Em nenhum dos diversos atos de terrorismo praticados pelos narodniks ao longo da história russa foi possível realizar este
“programa”. Todos serviram para que a autocracia czarista reprimisse impiedosa
e indistintamente todo o movimento de massas – em 1914, por exemplo, o
assassinato do arquiduque Francisco Ferdinando, na Europa Oriental, foi o
pretexto utilizado pelas potências imperialistas para desencadear a 1ª Guerra
Mundial; sem falar nas infiltrações policiais que abusavam do método terrorista
para facilitar o trabalho da repressão estatal (mesmo erro cometido pelos black blocks em 2013, no Brasil[vii]).
O
chamado marxismo russo, por sua vez, foi fundado na polêmica contra o
terrorismo narodnik.

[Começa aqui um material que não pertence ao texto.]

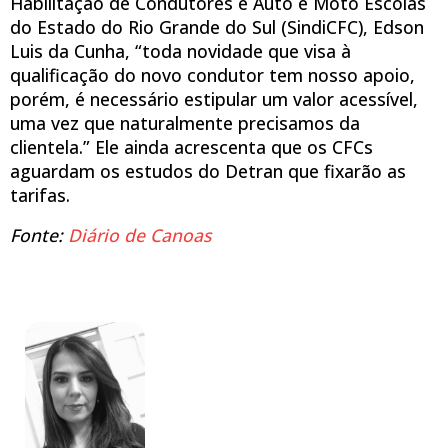
Habilitação de Condutores e Auto e Moto Escolas
do Estado do Rio Grande do Sul (SindiCFC), Edson
Luis da Cunha, “toda novidade que visa à
qualificação do novo condutor tem nosso apoio,
porém, é necessário estipular um valor acessível,
uma vez que naturalmente precisamos da
clientela.” Ele ainda acrescenta que os CFCs
aguardam os estudos do Detran que fixarão as
tarifas.
Fonte:
Diário de Canoas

Plekhanov, Lenin
e Trotski redigiram diversos artigos criticando a concepção terrorista, muito
incentivada, como já foi dito, pelo anarquismo russo, que a chamava de
“propaganda pelos fatos”. Embora Dostoiévski fosse, de certa forma,
contemporâneo de Plekhanov, ele não vivenciou o período das grandes polêmicas
entre a social-democracia russa (o futuro partido socialista que dará origem
aos agrupamentos bolcheviques e mencheviques) e os narodniks. Portanto, suas críticas vorazes ao método terrorista e
de organização presentes na sua obra são direcionadas aos últimos, principalmente
porque naquela época a social-democracia dava apenas os seus primeiros passos.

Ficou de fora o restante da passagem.